[These are my raw notes from the courtroom; they will often consist or keywords and phrases and are not a comprehensive log or transcript.]
10:00 AM: Like me, some attorneys on this case thought that Judge Gary Lancaster's ruling would be filed electronically. Word came that the attorneys are to be here in the judge's courtroom. Once again, the courtroom is full and everyone is anticipating the judge entering shortly.
10:05 AM : "All rise. This honorable court is now in session..."
Judge: ordinary in a case like this I would draft a written opinion.. since time is of the essence here, benefit the parties to have a ruling. The certified transcript will serve as the ruling of the
court.
Judge: Notes that some of the original plaintiffs have been granted permits since the suit was filed. (Remaining) plaintiffs allege their constitutional 1st and 14th amendment rights are being violated.
Judge says plaintiffs seek:
-Permit CodePink to stage event in Point State Park from Sunday 7pm to Tuesday 7pm.
-Permit Thomas Merton Center to March from City County Building to 7th Street Bridge and rally at bridge.
-Permit camping overnight at Schenley Park in Oakland.
Judge: Court has analyzed claims presented at hearing. Plaintiffs must demonstrate likelihood of ultimate success on merits, irreparable harm if not granted, public interest be served by granting relief.
Judge: a preliminary injunction is not a matter of right.
*******
Judge: On Thomas Merton Center request to march from Oakland to City County Building to 7th St Bridge. Estimate that 5,000 to 7,000 would participate in the march.
Judge: Rights under 1st amendment are not absolute. Plaintiffs do not allege restrictions are content based. Government interest in safety and in protecting visiting leaders are valid.
Judge: Defendants have legitimate interest in establishing a security perimeter and in making sure 7th Street Bridge remain passable. City showed would significantly burden already strained police. Bridge has only to points of entry and exit.
Judge: Defendants have demonstrated not overly broad.

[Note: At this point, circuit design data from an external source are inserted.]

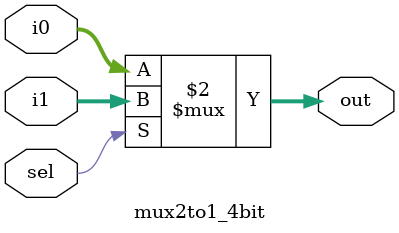
<source format=v>
module mux2to1_4bit(i0, i1, sel, out);
	input[3:0] i0, i1;
	input sel;
	output [3:0]out;
	assign out = (sel==0) ? i0 : i1;
endmodule
</source>
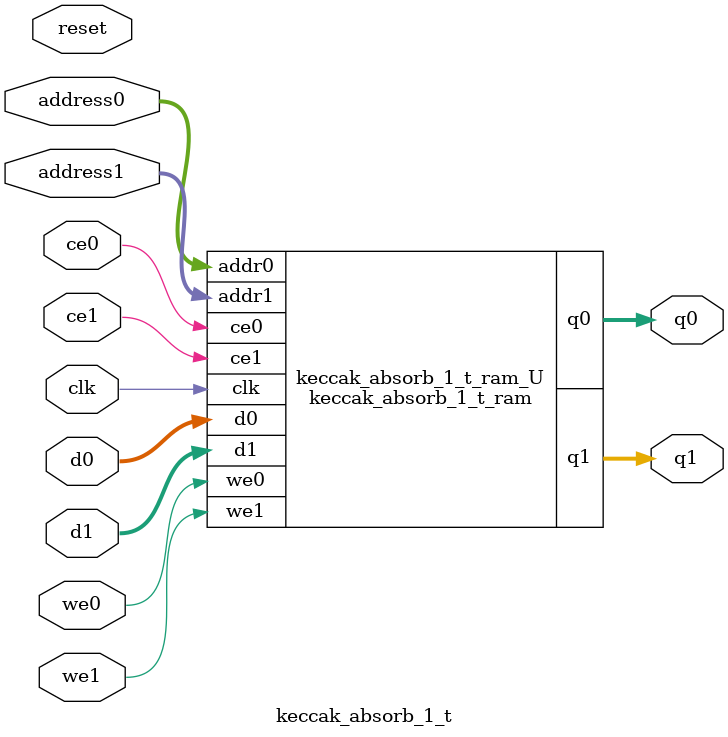
<source format=v>

`timescale 1 ns / 1 ps
module keccak_absorb_1_t_ram (addr0, ce0, d0, we0, q0, addr1, ce1, d1, we1, q1,  clk);

parameter DWIDTH = 8;
parameter AWIDTH = 8;
parameter MEM_SIZE = 200;

input[AWIDTH-1:0] addr0;
input ce0;
input[DWIDTH-1:0] d0;
input we0;
output reg[DWIDTH-1:0] q0;
input[AWIDTH-1:0] addr1;
input ce1;
input[DWIDTH-1:0] d1;
input we1;
output reg[DWIDTH-1:0] q1;
input clk;

(* ram_style = "block" *)reg [DWIDTH-1:0] ram[0:MEM_SIZE-1];




always @(posedge clk)  
begin 
    if (ce0) 
    begin
        if (we0) 
        begin 
            ram[addr0] <= d0; 
            q0 <= d0;
        end 
        else 
            q0 <= ram[addr0];
    end
end


always @(posedge clk)  
begin 
    if (ce1) 
    begin
        if (we1) 
        begin 
            ram[addr1] <= d1; 
            q1 <= d1;
        end 
        else 
            q1 <= ram[addr1];
    end
end


endmodule


`timescale 1 ns / 1 ps
module keccak_absorb_1_t(
    reset,
    clk,
    address0,
    ce0,
    we0,
    d0,
    q0,
    address1,
    ce1,
    we1,
    d1,
    q1);

parameter DataWidth = 32'd8;
parameter AddressRange = 32'd200;
parameter AddressWidth = 32'd8;
input reset;
input clk;
input[AddressWidth - 1:0] address0;
input ce0;
input we0;
input[DataWidth - 1:0] d0;
output[DataWidth - 1:0] q0;
input[AddressWidth - 1:0] address1;
input ce1;
input we1;
input[DataWidth - 1:0] d1;
output[DataWidth - 1:0] q1;



keccak_absorb_1_t_ram keccak_absorb_1_t_ram_U(
    .clk( clk ),
    .addr0( address0 ),
    .ce0( ce0 ),
    .we0( we0 ),
    .d0( d0 ),
    .q0( q0 ),
    .addr1( address1 ),
    .ce1( ce1 ),
    .we1( we1 ),
    .d1( d1 ),
    .q1( q1 ));

endmodule


</source>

Refusal to allow thousands of protesters to stop on the bridge is not overly broad.
Judge: Defendants have provided evidence justifying the security perimeter. The heart of plaintiff's argument is that it would be more convenient/less restrictive if their request was granted. Modern technology makes being in proximity less critical. Media outlets will be able to cover... info can be spread via YouTube, Facebook, for example. 1st amendment rights would not be violated by restrictions.
*******
Judge: On request for order to allow them to camp overnight in Schenley Park. He has serious doubts that sleeping overnight is "expressive conduct" so that the 1st amendment applies. Plaintiffs have not met that burden. Evidence is that their request is to accommodate people traveling to Pittsburgh to protest who have no other place to stay. Says they could camp at state park would camping is permitted for example. No evidence that overnight camping would send any message not sent during daylight hours. Even if camping is expressive conduct, no evidence that city prohibition on camping and park hours is content-based. 300 to 600 camping for six days would be burden on city.

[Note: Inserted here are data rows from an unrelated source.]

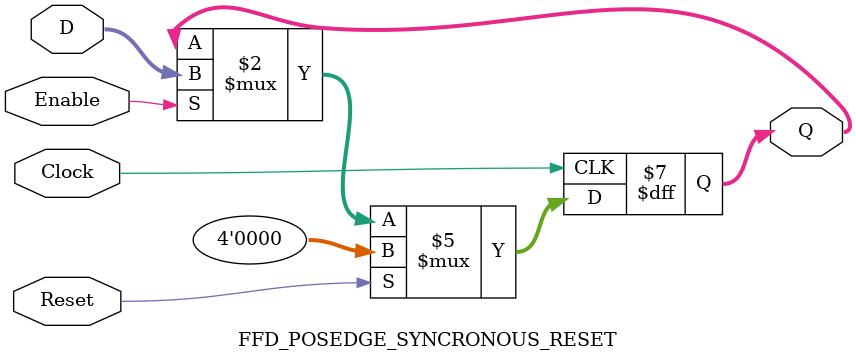
<source format=v>
module FFD_POSEDGE_SYNCRONOUS_RESET # ( parameter SIZE=4 )
(
	input wire				Clock,
	input wire				Reset,
	input wire				Enable,
	input wire [SIZE-1:0]	D,
	output reg [SIZE-1:0]	Q
);
	

always @ (posedge Clock) 
begin
	if ( Reset )
		Q <= 0;
	else
	begin	
		if (Enable) 
			Q <= D; 
	end	
 
end

endmodule

</source>
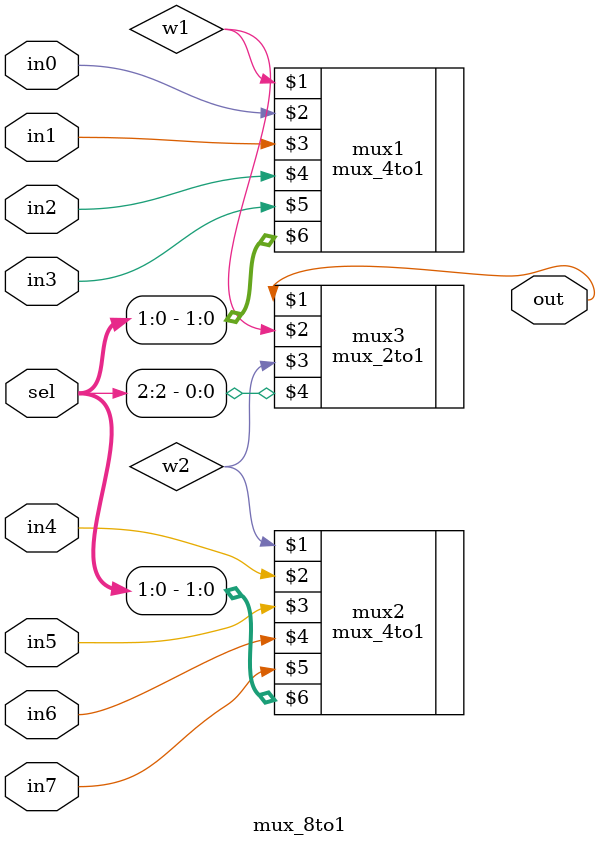
<source format=v>
module mux_8to1(
    out,
	 in0,
	 in1,
	 in2,
	 in3,
	 in4,
	 in5,
	 in6,
	 in7,
	 sel);
output out;
input in0, in1, in2, in3, in4, in5, in6, in7;
input [2:0] sel;
wire w1,w2;

mux_4to1 mux1(w1,in0,in1,in2,in3,sel[1:0]);
mux_4to1 mux2(w2,in4,in5,in6,in7,sel[1:0]);
mux_2to1 mux3(out,w1,w2,sel[2]);
endmodule
</source>
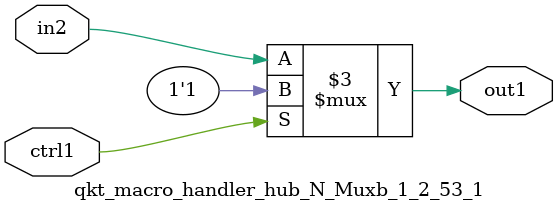
<source format=v>

`timescale 1ps / 1ps


module qkt_macro_handler_hub_N_Muxb_1_2_53_1( in2, ctrl1, out1 );

    input in2;
    input ctrl1;
    output out1;
    reg out1;

    
    // rtl_process:qkt_macro_handler_hub_N_Muxb_1_2_53_1/qkt_macro_handler_hub_N_Muxb_1_2_53_1_thread_1
    always @*
      begin : qkt_macro_handler_hub_N_Muxb_1_2_53_1_thread_1
        case (ctrl1) 
          1'b1: 
            begin
              out1 = 1'b1;
            end
          default: 
            begin
              out1 = in2;
            end
        endcase
      end

endmodule


</source>
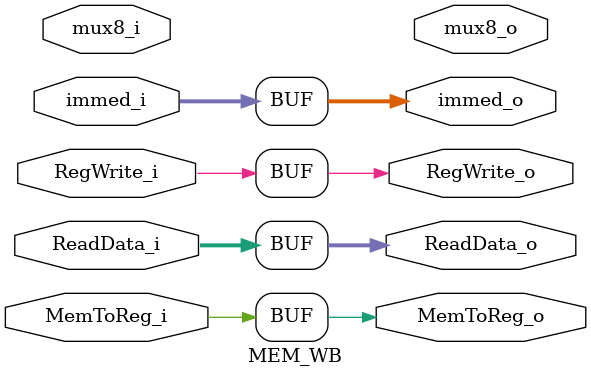
<source format=v>
module MEM_WB(
	MemToReg_i,
	RegWrite_i,
	ReadData_i,
	mux8_i,
	immed_i,
	MemToReg_o,
	RegWrite_o,
	ReadData_o,
	mux8_o,	// connect this to Forwarding Unit
	immed_o
);

input			MemToReg_i, RegWrite_i;
input	[4:0]	mux8_i;
input	[31:0]	ReadData_i, immed_i;

output			MemToReg_o, RegWrite_o;
output	[4:0]	mux8_o;
output	[31:0]	ReadData_o, immed_o;

assign			MemToReg_o = MemToReg_i;
assign			RegWrite_o = RegWrite_i;
assign			ReadData_o = ReadData_i;
assign 			immed_o = immed_i;

endmodule
</source>
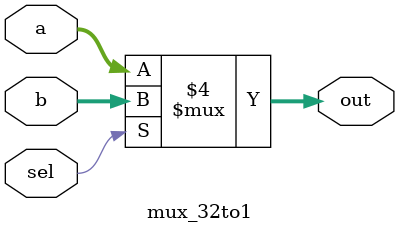
<source format=v>
/*
This code is for 4 bit instruction lines. convert them to 32 bit instruction lines.
*/
module mux_32to1(out, a,b,sel);
output [31:0] out;
input [31:0] a,b;
input sel;
reg [31:0] out;
always @ (sel or a or b)
  if(sel==0)
  out = a;
  else
  out = b;
endmodule

</source>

Judge: City has legitimate interest in making sure its parks are adequately protected. If this the were to allow this group to camp, based on expressive conduct, no doubt other groups would press for same... create burden on city.
City's action does not violate the 1st amendment. The city does not have a constitutional obligation to provide out of town protesters living accommodations.
*******
Judge: On CodePink and Point State Park. Notes Junior Great Race has permit for weekend before and Great Race for weekend after. Plaintiff argues that granting of permit to event associated with PA State Senator Jim Ferlo is content based. Judge says plaintiffs are not likely to prevail on this. No evidence city denied CodePink's permit based on content of their message. Finds city acted in a content neutral manner. But city has not shown that it's actions were narrowly tailored.
Evidence shows breakdown from Junior Great Race is completed by Sunday 5pm. Denial is not narrowly tailored. Denial would be harm first amendment rights. Public interest would be best served by granting permit to CodePink. Ordering city to permit CodePink to use park from after breakdown from race. From 7pm Sunday to 7pm Tuesday during regular park hours.